Да и могли ли те розданные непонятно кому меченые рубли вывести на убийцу? Вот на мародеров они непостижимым путем вывели – и на том спасибо!
Но не только в убийцах митрополита было дело. Утро обещало ему нечто иное – из иной сферы, как выразился бы грамотный Левушка.
И тут за дверью зазвучали клавикорды.
– Сбесилась девка… – пробормотал Архаров.
Француженка изо всех сил вызванивала хрустальную мелодию.
– Вот! – воскликнул Левушка. – Архаров, это он! Я вспомнил – это он, дивное дитя!
– Какое дитя?
– Моцарт!
Музыка бежала пританцовывающей белой лошадкой на алмазных копытцах. Архаров видел такую лошадку в Петербурге, в манеже, когда показывал мастерство заезжий берейтор, знаток выездки из Венской школы конной езды.
Но с чего в такую минуту, когда нужно собраться с силами, выйти, просить, умолять и хотя бы ответить на несложные вопросы – ради спасения человека, который всеми силами сейчас ее саму спасал, – садиться за клавикорды?
Архаров удержал жестом вскочившего был Левушку и сам вошел в гостиную.
В большой гостиной было темно, свеча погасла, девица представилась взгляду белесым пятном – на возвышении, за клавикордами. Она вознесла руки над клавишами, игра прервалась. Архаров решил было, что сейчас девица заговорит – но тут словно бы водопад с потолка рухнул на архаровскую голову – так неожиданно опять зазвенела музыка.
Он остался стоять у дверей, а француженка, словно не замечая его, играла, играла с яростью, с возмущением, словно бы рыдала от бессилия, но понемногу волнение схлынуло. Хрустальная музыка оказалась сильнее и уже сама приказывала, как с собой обходиться.
Архаров вроде и не видел, однако как-то видел профиль, приоткрывшиеся губы, и стоял тихо-тихо.
Музыки он не любил. Сказывали, и сама государыня к ней равнодушна, слушает ради приличия, но просит, чтобы ей подавали знак – в каким местах хлопать в ладоши. Музыка ему ничего не говорила, ни душе, ни разуму, – да и практической надобности он в ней не видел, потому что не танцевал. Танцмейстер, которого ему нанимали в детстве, был горазд только деньги получать, а результата не вышло. Даже выступать в чинном менуэте, что всякому под силу, Архаров не выучился. Что же касается песен – так наилучшим, что создало человечество по этой части, он полагал сборник коллежского советника господина Теплова «Между делом безделье», с которым его познакомили приятели в пору ранней юности – году примерно в пятьдесят девятом. Тогда он даже пытался подпевать в застолье. К словам песен прилагались тона на три голоса – для певца и тех, кто ему аккомпанирует. Архаров видел нотные записи, смысла в них нге нашел, никого спрашивать не стал из самолюбия, а Левушки, которому хватило бы терпения ненавязчиво объяснить другу эти закорючки, в полку еще не было.
Вообще Левушкины музыкальные восторги были Архарову непонятны. За неимением собственного мнения он бездумно доверял младшему товарищу – коли Левушка восклицает «брильянт!» и «адмирабль!», стало, так оно и есть. А для него самого «адмирабль» – то, что господин Теплов поднялся по служебной лестнице до звания тайного советника и сенатора Российского государства. При таких чинах отчего ж не быть на досуге еще и искусным дилетантом?

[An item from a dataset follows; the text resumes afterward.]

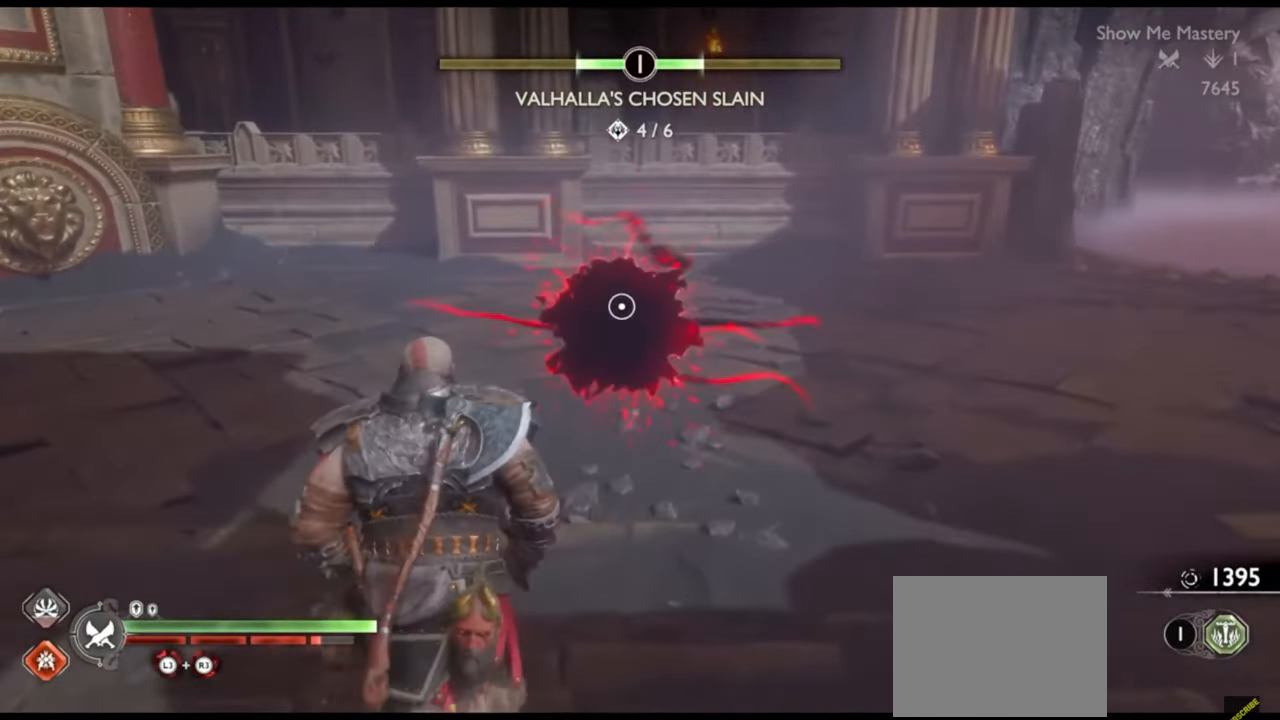
{"dt_ms": 500, "buttons": ["CIRCLE"], "left_stick": "up", "right_stick": "center", "events": [[33, "left_stick", "up-right"], [283, "left_stick", "up"], [300, "CIRCLE", "down"], [383, "CIRCLE", "up"], [450, "CIRCLE", "down"]]}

Архаров ни черта не разумел в музыке. Но он видел Терезу за клавикордами. Не слышал, а видел, хотя была в гостиной тьма кромешная.
Незримое лицо француженки – отрешенное, зачарованное, нарисованное острыми ударами иголочек о стекло, которое память изобразила перед глазами, окрасив странноватым ощущением единства тела и музыки, – в единый миг больше сказало ему о музыке и о самой француженке, чем самый опытный и просвещенный знаток. Он понял, что эти сочетания звуков можно любить до самозабвения. И это понимание его несколько озадачило – он не видел причины, по которой одни аккорды были бы лучше других.
Лица (как выяснилось, даже незримые) не лгали ему никогда – и он понял, что гувернантка Тереза Виллье ежели и знала про шайку мародеров, свившую под покровительством Жана-Луи Клавароша гнездышко в графском особняке, то не придавала сему соседству решительно никакого значения. Ей просто было не до того…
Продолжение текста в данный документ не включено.